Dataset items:
- - -
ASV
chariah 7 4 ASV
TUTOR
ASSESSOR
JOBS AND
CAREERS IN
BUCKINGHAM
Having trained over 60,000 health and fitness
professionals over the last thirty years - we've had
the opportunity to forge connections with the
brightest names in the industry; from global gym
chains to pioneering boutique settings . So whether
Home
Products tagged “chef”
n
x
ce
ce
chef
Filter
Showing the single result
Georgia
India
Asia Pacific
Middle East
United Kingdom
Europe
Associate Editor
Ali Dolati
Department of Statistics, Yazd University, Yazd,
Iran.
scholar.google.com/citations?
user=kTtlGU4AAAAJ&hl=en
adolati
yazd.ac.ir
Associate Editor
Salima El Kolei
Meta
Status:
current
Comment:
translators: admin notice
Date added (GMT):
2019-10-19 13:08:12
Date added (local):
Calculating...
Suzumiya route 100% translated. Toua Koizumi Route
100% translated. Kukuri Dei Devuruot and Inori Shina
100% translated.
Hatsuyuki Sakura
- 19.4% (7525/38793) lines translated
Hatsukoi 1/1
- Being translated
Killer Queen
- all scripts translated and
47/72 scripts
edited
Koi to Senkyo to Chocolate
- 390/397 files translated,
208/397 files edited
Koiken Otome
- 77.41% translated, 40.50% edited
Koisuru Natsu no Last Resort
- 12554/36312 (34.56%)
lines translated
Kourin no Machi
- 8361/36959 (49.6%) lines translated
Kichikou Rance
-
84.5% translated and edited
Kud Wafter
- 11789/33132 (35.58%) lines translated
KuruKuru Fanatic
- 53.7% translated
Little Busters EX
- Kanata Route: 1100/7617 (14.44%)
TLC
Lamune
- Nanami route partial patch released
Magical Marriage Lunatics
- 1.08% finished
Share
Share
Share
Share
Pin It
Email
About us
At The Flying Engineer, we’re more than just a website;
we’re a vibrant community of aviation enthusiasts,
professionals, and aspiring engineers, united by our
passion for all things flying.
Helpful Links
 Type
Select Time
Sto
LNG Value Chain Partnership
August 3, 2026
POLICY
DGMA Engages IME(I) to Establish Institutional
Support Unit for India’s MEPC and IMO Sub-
- - -
* [Exercise objective]:
Present every line of text in the items above as a numbered list, omitting any blank lines.

* [Answer]:
1. ASV
2. chariah 7 4 ASV
3. TUTOR
4. ASSESSOR
5. JOBS AND
6. CAREERS IN
7. BUCKINGHAM
8. Having trained over 60,000 health and fitness
9. professionals over the last thirty years - we've had
10. the opportunity to forge connections with the
11. brightest names in the industry; from global gym
12. chains to pioneering boutique settings . So whether
13. Home
14. Products tagged “chef”
15. n
16. x
17. ce
18. ce
19. chef
20. Filter
21. Showing the single result
22. Georgia
23. India
24. Asia Pacific
25. Middle East
26. United Kingdom
27. Europe
28. Associate Editor
29. Ali Dolati
30. Department of Statistics, Yazd University, Yazd,
31. Iran.
32. scholar.google.com/citations?
33. user=kTtlGU4AAAAJ&hl=en
34. adolati
35. yazd.ac.ir
36. Associate Editor
37. Salima El Kolei
38. Meta
39. Status:
40. current
41. Comment:
42. translators: admin notice
43. Date added (GMT):
44. 2019-10-19 13:08:12
45. Date added (local):
46. Calculating...
47. Suzumiya route 100% translated. Toua Koizumi Route
48. 100% translated. Kukuri Dei Devuruot and Inori Shina
49. 100% translated.
50. Hatsuyuki Sakura
51. - 19.4% (7525/38793) lines translated
52. Hatsukoi 1/1
53. - Being translated
54. Killer Queen
55. - all scripts translated and
56. 47/72 scripts
57. edited
58. Koi to Senkyo to Chocolate
59. - 390/397 files translated,
60. 208/397 files edited
61. Koiken Otome
62. - 77.41% translated, 40.50% edited
63. Koisuru Natsu no Last Resort
64. - 12554/36312 (34.56%)
65. lines translated
66. Kourin no Machi
67. - 8361/36959 (49.6%) lines translated
68. Kichikou Rance
69. -
70. 84.5% translated and edited
71. Kud Wafter
72. - 11789/33132 (35.58%) lines translated
73. KuruKuru Fanatic
74. - 53.7% translated
75. Little Busters EX
76. - Kanata Route: 1100/7617 (14.44%)
77. TLC
78. Lamune
79. - Nanami route partial patch released
80. Magical Marriage Lunatics
81. - 1.08% finished
82. Share
83. Share
84. Share
85. Share
86. Pin It
87. Email
88. About us
89. At The Flying Engineer, we’re more than just a website;
90. we’re a vibrant community of aviation enthusiasts,
91. professionals, and aspiring engineers, united by our
92. passion for all things flying.
93. Helpful Links
94.  Type
95. Select Time
96. Sto
97. LNG Value Chain Partnership
98. August 3, 2026
99. POLICY
100. DGMA Engages IME(I) to Establish Institutional
101. Support Unit for India’s MEPC and IMO Sub-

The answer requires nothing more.